**Extracted text:**
* * *

I hope that you would agree with me that the operational success of any
implementation of your favorite theory of reference will depend on its
theoretical adequacy.  It's well known that classical model-theoretic
semantics is incapable of fully characterizing reference; hence it is
incapable of sufficiently constraining any derived operational criteria
that purport to implement what you call the ``AI notion of success of
reference''.  (See e.g. an overview in Lakoff's ``Women, Fire, and
Dangerous Things'', chapter 15.)  Now, the alternative to model-theoretic
semantics that I am advocating above (the Frege-Church semantics) doesn't
seem to lend itself to an implementation, or even a representation, in
finite-state automata.  Please note that the burden of providing a finitely
representable semantical theory capable of fixing the operational criteria
of reference lies on AI researchers like you.

* * *

**Material provided:**
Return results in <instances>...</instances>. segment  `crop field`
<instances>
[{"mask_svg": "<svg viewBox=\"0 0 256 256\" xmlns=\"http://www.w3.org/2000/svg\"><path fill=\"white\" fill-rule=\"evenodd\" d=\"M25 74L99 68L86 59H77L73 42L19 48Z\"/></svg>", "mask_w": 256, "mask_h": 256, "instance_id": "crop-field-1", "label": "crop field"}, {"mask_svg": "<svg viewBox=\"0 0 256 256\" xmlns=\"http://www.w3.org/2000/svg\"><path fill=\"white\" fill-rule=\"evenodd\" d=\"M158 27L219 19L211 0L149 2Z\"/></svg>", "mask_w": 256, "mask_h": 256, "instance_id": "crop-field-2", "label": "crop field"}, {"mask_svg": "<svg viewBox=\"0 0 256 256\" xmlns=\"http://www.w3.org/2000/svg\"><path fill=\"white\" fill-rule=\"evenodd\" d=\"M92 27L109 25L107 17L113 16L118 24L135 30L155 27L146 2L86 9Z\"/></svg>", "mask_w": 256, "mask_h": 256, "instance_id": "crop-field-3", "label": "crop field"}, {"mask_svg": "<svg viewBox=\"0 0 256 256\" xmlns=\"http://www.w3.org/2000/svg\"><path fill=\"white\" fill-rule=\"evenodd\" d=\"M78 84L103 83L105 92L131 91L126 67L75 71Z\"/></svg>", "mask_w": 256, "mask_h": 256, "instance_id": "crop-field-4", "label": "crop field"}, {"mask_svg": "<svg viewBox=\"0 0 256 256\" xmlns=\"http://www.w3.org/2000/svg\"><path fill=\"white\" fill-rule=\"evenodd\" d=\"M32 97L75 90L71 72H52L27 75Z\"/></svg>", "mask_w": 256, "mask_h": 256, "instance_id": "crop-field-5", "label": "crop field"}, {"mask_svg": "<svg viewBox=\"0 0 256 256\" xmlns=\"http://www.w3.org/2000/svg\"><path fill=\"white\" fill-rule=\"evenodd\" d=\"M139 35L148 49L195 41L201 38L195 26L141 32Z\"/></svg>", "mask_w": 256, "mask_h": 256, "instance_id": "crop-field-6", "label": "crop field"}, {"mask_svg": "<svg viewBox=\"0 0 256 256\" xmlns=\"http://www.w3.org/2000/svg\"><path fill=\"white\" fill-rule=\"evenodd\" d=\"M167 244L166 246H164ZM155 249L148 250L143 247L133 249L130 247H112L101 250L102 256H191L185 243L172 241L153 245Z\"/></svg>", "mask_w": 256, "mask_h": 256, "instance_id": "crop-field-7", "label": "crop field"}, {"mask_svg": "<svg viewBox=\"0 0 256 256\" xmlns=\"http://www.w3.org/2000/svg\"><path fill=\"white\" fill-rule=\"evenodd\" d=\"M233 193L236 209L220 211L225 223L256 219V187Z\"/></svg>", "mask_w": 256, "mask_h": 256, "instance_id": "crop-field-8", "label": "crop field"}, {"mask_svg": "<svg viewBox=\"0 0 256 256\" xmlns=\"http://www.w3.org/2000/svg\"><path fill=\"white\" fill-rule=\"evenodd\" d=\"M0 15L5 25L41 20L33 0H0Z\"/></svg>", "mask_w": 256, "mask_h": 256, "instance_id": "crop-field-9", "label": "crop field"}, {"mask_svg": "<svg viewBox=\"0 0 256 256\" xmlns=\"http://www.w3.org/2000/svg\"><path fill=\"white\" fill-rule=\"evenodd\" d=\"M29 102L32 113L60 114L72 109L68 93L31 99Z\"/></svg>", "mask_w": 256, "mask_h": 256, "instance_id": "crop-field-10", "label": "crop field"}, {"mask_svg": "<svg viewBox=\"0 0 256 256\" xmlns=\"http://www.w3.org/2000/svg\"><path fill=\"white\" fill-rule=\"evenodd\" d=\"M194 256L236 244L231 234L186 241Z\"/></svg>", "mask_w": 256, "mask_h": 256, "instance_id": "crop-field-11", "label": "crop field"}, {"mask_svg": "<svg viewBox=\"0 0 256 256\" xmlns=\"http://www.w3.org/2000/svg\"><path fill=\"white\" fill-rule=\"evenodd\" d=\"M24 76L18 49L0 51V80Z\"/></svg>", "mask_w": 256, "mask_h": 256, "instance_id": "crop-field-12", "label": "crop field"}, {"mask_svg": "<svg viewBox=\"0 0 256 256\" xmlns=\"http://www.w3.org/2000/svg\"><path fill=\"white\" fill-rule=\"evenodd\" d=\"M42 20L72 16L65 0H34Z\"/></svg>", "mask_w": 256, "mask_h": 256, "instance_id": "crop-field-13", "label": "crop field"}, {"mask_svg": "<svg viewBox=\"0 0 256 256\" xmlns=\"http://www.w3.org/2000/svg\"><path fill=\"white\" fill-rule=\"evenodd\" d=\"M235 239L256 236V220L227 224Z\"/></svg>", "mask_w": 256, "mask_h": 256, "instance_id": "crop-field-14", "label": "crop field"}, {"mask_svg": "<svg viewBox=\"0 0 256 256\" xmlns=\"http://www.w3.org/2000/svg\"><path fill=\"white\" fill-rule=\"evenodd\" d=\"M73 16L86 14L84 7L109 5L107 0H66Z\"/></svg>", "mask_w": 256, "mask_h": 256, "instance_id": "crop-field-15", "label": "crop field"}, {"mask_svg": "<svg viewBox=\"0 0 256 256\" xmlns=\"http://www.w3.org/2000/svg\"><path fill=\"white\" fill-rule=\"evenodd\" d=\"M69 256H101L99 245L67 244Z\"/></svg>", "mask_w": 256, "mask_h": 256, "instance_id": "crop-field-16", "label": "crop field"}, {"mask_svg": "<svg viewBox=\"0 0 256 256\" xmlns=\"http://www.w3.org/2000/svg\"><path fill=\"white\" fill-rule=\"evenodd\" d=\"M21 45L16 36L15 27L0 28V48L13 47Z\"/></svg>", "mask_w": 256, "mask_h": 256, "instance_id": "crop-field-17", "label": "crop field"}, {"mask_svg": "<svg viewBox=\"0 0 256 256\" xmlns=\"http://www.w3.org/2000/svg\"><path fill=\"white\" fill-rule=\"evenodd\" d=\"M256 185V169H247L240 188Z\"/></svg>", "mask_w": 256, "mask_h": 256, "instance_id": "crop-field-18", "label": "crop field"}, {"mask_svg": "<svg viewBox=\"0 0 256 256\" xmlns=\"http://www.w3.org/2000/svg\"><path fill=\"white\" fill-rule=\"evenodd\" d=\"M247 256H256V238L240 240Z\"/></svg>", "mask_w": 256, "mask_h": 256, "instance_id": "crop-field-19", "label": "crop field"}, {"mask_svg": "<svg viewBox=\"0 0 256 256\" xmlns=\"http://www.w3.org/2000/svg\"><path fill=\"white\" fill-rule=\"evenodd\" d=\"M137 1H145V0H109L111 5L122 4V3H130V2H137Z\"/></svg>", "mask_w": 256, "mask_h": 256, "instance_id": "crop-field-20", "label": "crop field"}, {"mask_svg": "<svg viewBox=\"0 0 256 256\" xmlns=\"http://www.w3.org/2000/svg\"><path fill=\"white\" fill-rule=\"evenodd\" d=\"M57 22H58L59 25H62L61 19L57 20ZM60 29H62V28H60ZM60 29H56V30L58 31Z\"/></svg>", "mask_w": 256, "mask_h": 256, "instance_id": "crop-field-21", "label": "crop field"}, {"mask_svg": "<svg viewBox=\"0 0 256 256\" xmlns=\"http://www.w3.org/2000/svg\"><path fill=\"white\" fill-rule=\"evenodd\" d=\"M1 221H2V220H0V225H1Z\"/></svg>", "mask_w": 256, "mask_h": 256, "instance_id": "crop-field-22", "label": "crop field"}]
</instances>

* * *

**What you are asked to do:** Translate this sentence from the passage on theories of reference into Spanish: "Please note that the burden of providing a finitely representable semantical theory capable of fixing the operational criteria of reference lies on AI researchers like you."

**Written solution:** Tenga en cuenta que la carga de proporcionar una teoría semántica representable de forma finita, capaz de fijar los criterios operativos de la referencia, recae sobre investigadores de IA como usted.